Baroness Janet Whitaker battles for mental health service

Baroness Janet Whitaker

Peer to raise concern over closure of centres

Published: September 15, 2011
by TOM FOOT

BARONESS Janet Whitaker is preparing to take the fight to save Camden’s mental health service to the House of Lords.

The Labour peer, a former magistrate, chair­woman of Working Men’s College in Mornington Crescent and non-executive director of the Tavistock and Portman Trust, met with fellow lords at a planning meeting yesterday (Wednesday).

Baroness Whitaker said she would raise concerns over the closure of Camden’s mental health hospitals, day centres and NHS staff cuts when the government’s health service reforms are debated in a crucial second reading in the House of Lords on October 11.

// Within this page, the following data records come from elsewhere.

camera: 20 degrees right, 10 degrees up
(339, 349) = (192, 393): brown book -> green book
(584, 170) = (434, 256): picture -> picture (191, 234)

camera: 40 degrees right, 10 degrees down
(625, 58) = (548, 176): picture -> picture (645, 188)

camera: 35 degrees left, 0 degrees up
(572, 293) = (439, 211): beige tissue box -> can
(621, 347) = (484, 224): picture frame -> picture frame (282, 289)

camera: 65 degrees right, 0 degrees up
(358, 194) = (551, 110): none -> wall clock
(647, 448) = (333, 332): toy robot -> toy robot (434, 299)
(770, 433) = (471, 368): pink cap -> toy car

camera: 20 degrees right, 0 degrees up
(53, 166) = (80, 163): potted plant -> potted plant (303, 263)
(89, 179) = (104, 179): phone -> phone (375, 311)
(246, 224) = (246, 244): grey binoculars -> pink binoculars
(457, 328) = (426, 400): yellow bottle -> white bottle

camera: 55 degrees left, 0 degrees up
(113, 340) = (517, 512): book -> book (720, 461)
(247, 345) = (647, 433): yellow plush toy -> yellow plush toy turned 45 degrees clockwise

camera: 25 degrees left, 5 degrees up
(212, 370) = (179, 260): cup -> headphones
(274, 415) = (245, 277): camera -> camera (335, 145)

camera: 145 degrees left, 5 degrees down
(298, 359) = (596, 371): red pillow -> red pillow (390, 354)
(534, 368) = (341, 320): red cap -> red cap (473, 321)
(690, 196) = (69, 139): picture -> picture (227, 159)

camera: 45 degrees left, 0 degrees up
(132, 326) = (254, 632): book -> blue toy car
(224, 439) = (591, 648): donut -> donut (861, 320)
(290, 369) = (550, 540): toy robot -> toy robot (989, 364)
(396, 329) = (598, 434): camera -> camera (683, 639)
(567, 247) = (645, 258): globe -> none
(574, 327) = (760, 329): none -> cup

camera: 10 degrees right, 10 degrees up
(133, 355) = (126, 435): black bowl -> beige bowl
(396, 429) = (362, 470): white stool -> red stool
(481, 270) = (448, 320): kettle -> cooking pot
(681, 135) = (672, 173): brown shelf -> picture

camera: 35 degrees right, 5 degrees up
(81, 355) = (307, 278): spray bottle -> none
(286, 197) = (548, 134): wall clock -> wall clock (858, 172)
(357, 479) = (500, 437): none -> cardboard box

Her intervention follows a series of major decisions and proposals in the mental health services including the closure of the Grove Centre and Queen Mary House in Hampstead, axing 100 inpatient beds, and stripping the mentally ill of their Freedom Passes.

Camden Council wants to close four health centres and build a large centre in Greenwood Place, Kentish Town, by 2014.

Tony Fisher, chairman of the Camden Mental Health User Involvement Service, said the closure of Highgate Day Centre would be “a disgraceful waste of tax-payers’ money” as it was recently “completely redesigned and decorated to a first-class standard”.

In a response to Mr Fisher, Camden Council spokesman said: “The reason the Highgate Centre will have to move while the building work is taking place is financial. The council and foundation trust will work very closely with people who attend the centre to find alternative accommodation and support them through the process. I would like to emphasise this is just a proposal at the moment.”

Camden Council has begun a series of 28 public meetings across the borough as part of a wide-ranging consultation ending on December 5.